Time Period3 Months [change]
DirectionMoves Against 
StrengthWeak
Accuracy82.61%
ValuesDaily Returns

CareMax  vs.  R1 RCM Inc

 Performance 
       Timeline  
CareMax 

Risk-Adjusted Performance

0 of 100

 
Weak
 
Strong
Very Weak
Over the last 90 days CareMax has generated negative risk-adjusted returns adding no value to investors with long positions. In spite of inconsistent performance in the last few months, the Stock's basic indicators remain fairly strong which may send shares a bit higher in December 2024. The current disturbance may also be a sign of long term up-swing for the company investors.
R1 RCM Inc 

Risk-Adjusted Performance

19 of 100

 
Weak
 
Strong
Solid
Compared to the overall equity markets, risk-adjusted returns on investments in R1 RCM Inc are ranked lower than 19 (%) of all global equities and portfolios over the last 90 days. In spite of very healthy fundamental indicators, R1 RCM is not utilizing all of its potentials. The current stock price disarray, may contribute to short-term losses for the investors.

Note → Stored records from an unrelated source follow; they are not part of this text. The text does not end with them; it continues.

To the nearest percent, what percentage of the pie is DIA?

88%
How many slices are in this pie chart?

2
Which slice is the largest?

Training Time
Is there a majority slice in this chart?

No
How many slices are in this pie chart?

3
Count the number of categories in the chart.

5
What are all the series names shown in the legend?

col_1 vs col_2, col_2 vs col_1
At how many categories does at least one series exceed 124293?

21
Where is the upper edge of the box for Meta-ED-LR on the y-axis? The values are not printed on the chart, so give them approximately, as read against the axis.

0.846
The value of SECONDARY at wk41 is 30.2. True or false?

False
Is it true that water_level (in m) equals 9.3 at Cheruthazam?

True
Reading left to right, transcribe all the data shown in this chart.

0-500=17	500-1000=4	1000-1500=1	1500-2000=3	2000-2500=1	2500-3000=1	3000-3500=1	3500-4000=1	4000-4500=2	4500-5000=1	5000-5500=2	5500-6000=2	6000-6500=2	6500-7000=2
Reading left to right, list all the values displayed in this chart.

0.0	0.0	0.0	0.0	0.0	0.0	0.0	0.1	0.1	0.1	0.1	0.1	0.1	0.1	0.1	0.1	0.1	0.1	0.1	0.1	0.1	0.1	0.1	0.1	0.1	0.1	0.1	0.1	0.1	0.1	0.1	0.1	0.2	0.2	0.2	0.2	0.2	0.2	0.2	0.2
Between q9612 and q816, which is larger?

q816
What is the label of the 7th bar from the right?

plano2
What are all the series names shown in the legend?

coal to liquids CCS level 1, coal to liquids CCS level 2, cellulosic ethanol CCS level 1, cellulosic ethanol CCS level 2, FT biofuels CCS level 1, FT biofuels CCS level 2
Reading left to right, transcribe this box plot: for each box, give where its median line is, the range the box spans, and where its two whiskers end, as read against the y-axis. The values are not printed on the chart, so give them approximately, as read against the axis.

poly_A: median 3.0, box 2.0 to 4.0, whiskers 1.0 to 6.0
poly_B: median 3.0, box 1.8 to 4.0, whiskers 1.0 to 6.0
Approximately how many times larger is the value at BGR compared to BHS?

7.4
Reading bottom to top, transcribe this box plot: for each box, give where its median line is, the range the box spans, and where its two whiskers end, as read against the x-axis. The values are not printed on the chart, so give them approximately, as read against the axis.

CareMax and R1 RCM Volatility Contrast

   Predicted Return Density   
       Returns  

Pair Trading with CareMax and R1 RCM

The main advantage of trading using opposite CareMax and R1 RCM positions is that it hedges away some unsystematic risk. Because of two separate transactions, even if CareMax position performs unexpectedly, R1 RCM can make up some of the losses. Pair trading also minimizes risk from directional movements in the market. For example, if an entire industry or sector drops because of unexpected headlines, the short position in R1 RCM will offset losses from the drop in R1 RCM's long position.
The idea behind CareMax and R1 RCM Inc pairs trading is to make the combined position market-neutral, meaning the overall market's direction will not affect its win or loss (or potential downside or upside). This can be achieved by designing a pairs trade with two highly correlated stocks or equities that operate in a similar space or sector, making it possible to obtain profits through simple and relatively low-risk investment.
Check out your portfolio center.
Note that this page's information should be used as a complementary analysis to find the right mix of equity instruments to add to your existing portfolios or create a brand new portfolio. You can also try the Idea Analyzer module to analyze all characteristics, volatility and risk-adjusted return of Macroaxis ideas.